He will not see me stopping here
To watch his woods...
He may not see me, but in the age of the internet he still has ways to find out. Pings and all that. Well, heck, he put it up for anybody to read. He surely knows this is also the era of copy and paste.
Would he also put a popcorn ball on the table and expect children no to touch?
I think not. Bt his own admission, he wouldn't hurt a fly...
The first warm day of onrushing spring rallied the dormant bug population of my house. Just as school locker rooms spill teams of amateur athletes onto practice fields at this season, the egg sacs in the darkest corners of my study burst forth legions of tiny spiders onto the floor and waves of minute flying midges onto the wall. No cause for exterminating action for me. Experience has taught me calm, knowing that within hours the baby bugs will be lunch for a small brigade of freshman lizards.
On a slightly larger scale, the Dispersal Committee of the Housefly Commune has already assigned one juvenile fly to each room of my house. These newly licensed pilots move with maniacal speed, erratically zooming here and there, practicing upside down landings on the ceiling, crashing into the clearly cleaned glass of the windows, and corkscrewing through the air in acrobatic shows of skill - but seldom landing long enough for me to get a shot at them with my Great Yellow Swatter of Death.
There are also a few tenacious survivors left over from the end of winter. For two days now a fat, elderly fly has lived out his last hours on the top of my desk. His airborne adventures seem to have ended. Slowly he walks from one end of the desk to another, pausing at the edge, and walking back again to the other end and another edge. He does not bother me. I do not bother him. It is in his favor that he has lost the urge, the will or the ability to launch himself into the air. As long as he does not enter my No-Fly Zone, I am content.
Once he even heaved himself up onto the Great Yellow Swatter of Death, walked its length, tumbled off the end and walked on. Fearless. Dignified. Senile.
This morning he is still present, though moving ever so slowly, a centimeter or two at a time. At this moment he rests between me and the computer screen, scratching his head with this two front feet, and perhaps reflecting on the distance to the far away edge of the table.
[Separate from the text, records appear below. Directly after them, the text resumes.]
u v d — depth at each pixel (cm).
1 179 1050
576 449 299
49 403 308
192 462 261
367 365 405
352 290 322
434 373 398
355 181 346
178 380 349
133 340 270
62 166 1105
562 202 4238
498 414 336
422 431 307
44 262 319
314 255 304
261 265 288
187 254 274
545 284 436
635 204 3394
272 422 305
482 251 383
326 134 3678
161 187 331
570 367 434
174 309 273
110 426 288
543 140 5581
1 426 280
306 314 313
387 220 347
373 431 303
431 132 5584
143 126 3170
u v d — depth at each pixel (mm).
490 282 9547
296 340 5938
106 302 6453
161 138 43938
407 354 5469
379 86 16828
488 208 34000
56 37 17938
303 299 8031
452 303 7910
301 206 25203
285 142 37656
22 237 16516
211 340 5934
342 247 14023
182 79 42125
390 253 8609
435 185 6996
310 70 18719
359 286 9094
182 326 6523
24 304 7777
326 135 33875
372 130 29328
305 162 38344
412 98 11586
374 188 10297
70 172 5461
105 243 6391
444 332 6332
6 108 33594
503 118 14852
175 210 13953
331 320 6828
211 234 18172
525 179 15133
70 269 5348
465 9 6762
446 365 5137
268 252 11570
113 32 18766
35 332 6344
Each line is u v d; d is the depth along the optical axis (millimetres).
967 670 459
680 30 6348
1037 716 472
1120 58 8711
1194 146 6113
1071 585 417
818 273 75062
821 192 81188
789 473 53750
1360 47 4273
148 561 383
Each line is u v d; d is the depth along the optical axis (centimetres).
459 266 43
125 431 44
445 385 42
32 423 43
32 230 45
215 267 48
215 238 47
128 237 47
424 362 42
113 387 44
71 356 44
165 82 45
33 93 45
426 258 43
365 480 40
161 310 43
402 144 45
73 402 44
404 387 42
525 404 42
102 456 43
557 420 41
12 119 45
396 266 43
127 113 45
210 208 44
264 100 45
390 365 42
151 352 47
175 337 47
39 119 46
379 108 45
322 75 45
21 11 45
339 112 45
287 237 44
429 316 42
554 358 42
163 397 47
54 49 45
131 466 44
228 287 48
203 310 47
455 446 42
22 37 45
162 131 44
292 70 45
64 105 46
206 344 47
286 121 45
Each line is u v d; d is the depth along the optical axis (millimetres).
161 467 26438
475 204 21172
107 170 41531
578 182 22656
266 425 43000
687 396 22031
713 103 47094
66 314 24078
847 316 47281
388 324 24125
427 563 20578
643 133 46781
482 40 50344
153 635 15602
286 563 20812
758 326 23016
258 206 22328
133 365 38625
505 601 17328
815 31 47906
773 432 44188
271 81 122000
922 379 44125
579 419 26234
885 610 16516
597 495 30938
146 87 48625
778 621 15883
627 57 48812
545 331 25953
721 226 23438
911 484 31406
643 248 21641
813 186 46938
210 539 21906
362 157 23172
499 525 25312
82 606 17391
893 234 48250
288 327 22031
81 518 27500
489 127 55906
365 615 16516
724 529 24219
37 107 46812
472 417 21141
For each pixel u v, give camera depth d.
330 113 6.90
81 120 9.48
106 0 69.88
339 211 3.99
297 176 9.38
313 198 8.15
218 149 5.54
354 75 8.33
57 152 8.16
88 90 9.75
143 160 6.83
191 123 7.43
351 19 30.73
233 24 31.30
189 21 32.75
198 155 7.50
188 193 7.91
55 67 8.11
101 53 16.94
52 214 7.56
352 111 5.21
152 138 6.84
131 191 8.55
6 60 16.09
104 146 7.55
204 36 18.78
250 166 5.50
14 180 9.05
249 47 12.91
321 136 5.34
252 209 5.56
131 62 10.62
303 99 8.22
He sighs and plods on.
I worry about him now. What is there for an old fly to eat or drink on the hard brown desert of my desk? Will he fall off the edge the next time he gets there and break his neck? Or try his wings one last desperate time before he nosedives into the tile floor? Do his children know where he is or care? Can he see me, the possible agent of his fate, and is he afraid? Does he anticipate the coming of the Large Lizard, or is he comforted by knowing that, like mutton, he is too tough and stringy to be eaten now?
I put a jar over him and peered at him through a magnifying glass. Unlike other insects I’ve investigated, he did not panic – no madly rushing about or trying to escape. He looks tired and gray. Slowly he wrings his hands. When I removed the jar, he began walking toward the edge again with great dignity and purpose. Just before I turned off the light to go to bed, he was walking in circles, slowly, slowly.
This morning he was lying on his back. Dead. Feet in the air, in the middle of a sheet of typing paper on which were printed odds and ends of lines waiting to be inserted in the text of a novel. Mr. Fly died on top of this line:
"Pleasure is a fruit the foreigners eat green. Japanese wait for ripeness."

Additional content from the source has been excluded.